While questions sometimes lead to answers, but sometimes they only leave you feeling more unsure than when you started. It has taken me a long time to stop asking so many questions and just live my life. For a long time, I thought I was on this quest for knowledge, but while on this quest, I forgot to just be, just live, just enjoy. Living your life constantly in a state question-- always wondering, always searching, always waiting.... it leads to a dead end and you are right back where you started. Lost, alone, scared, and still searching.
I have found that allowing yourself to find your way as you go is much more fulfilling than always feeling the need to be in control. It hit me one day-- as much as I think I am in control of what goes on in my life, I am not. While each day I am allowed to make choices, there is a bigger plan laid out for me. I lost faith in that plan for awhile, thought I knew a better, more direct route to what I wanted. However, thankfully, I found my way back to where I belong; with the people I love and that love me, to old friends that ground me and to new ones that challenge me, to the place my heart feels content, yet ready for tomorrow.

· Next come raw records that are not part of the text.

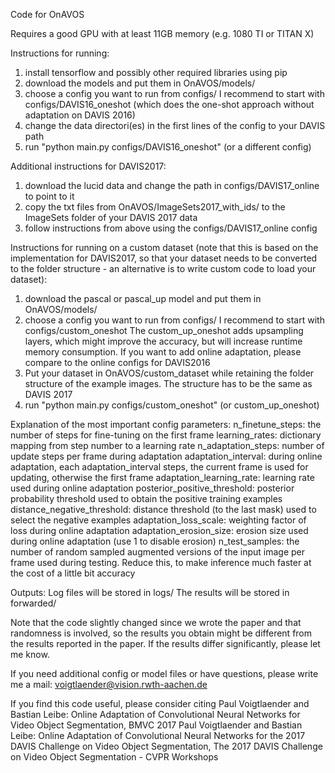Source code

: Code for OnAVOS

Requires a good GPU with at least 11GB memory (e.g. 1080 TI or TITAN X)

Instructions for running:
1) install tensorflow and possibly other required libraries using pip
2) download the models and put them in OnAVOS/models/
3) choose a config you want to run from configs/
I recommend to start with configs/DAVIS16_oneshot (which does the one-shot approach without adaptation on DAVIS 2016)
4) change the data directori(es) in the first lines of the config to your DAVIS path
5) run "python main.py configs/DAVIS16_oneshot" (or a different config)

Additional instructions for DAVIS2017:
1) download the lucid data and change the path in configs/DAVIS17_online to point to it
2) copy the txt files from OnAVOS/ImageSets2017_with_ids/ to the ImageSets folder of your DAVIS 2017 data
3) follow instructions from above using the configs/DAVIS17_online config

Instructions for running on a custom dataset (note that this is based on the implementation for DAVIS2017, so that your dataset needs to be converted to the folder structure - an alternative is to write custom code to load your dataset):
1) download the pascal or pascal_up model and put them in OnAVOS/models/
2) choose a config you want to run from configs/ 
I recommend to start with configs/custom_oneshot The custom_up_oneshot adds upsampling layers, which might improve the accuracy, but will increase runtime memory consumption. If you want to add online adaptation, please compare to the online configs for DAVIS2016
3) Put your dataset in OnAVOS/custom_dataset while retaining the folder structure of the example images. The structure has to be the same as DAVIS 2017
4) run "python main.py configs/custom_oneshot" (or custom_up_oneshot)

Explanation of the most important config parameters:
n_finetune_steps: the number of steps for fine-tuning on the first frame
learning_rates: dictionary mapping from step number to a learning rate
n_adaptation_steps: number of update steps per frame during adaptation
adaptation_interval: during online adaptation, each adaptation_interval steps, the current frame is used for updating, otherwise the first frame
adaptation_learning_rate: learning rate used during online adaptation
posterior_positive_threshold: posterior probability threshold used to obtain the positive training examples
distance_negative_threshold: distance threshold (to the last mask) used to select the negative examples
adaptation_loss_scale: weighting factor of loss during online adaptation
adaptation_erosion_size: erosion size used during online adaptation (use 1 to disable erosion)
n_test_samples: the number of random sampled augmented versions of the input image per frame used during testing. Reduce this, to make inference much faster at the cost of a little bit accuracy

Outputs:
Log files will be stored in logs/
The results will be stored in forwarded/

Note that the code slightly changed since we wrote the paper and that randomness is involved, so the results you obtain might be different from the results reported in the paper. 
If the results differ significantly, please let me know.

If you need additional config or model files or have questions, please write me a mail: voigtlaender@vision.rwth-aachen.de

If you find this code useful, please consider citing
Paul Voigtlaender and Bastian Leibe: Online Adaptation of Convolutional Neural Networks for Video Object Segmentation, BMVC 2017
Paul Voigtlaender and Bastian Leibe: Online Adaptation of Convolutional Neural Networks for the 2017 DAVIS Challenge on Video Object Segmentation, The 2017 DAVIS Challenge on Video Object Segmentation - CVPR Workshops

I decided to stop waiting, planning, searching, and longing. I decided to stop waiting for the phone to ring, and just pick up and call. I decided to stop living my life by my planner, and more by the only book that really matters. I decided to stop searching, and start finding. I decided to stop longing for what I didn't have, what has been lost, what can't be had any longer.... I decided to live. In the moment. In the present. Now.
And wow, does it feel good. I am still on a journey, but the type of journey I am on has changed drastically. My journey is now more simple, more attainable, more realistic, and much more meaningful. I will invite you to join, but I won't allow you to slow me down. The opportunity is present, my hand is extended... all YOU have to do it take it. Take my hand and come along.
The time is now, for tomorrow isn't a guarantee.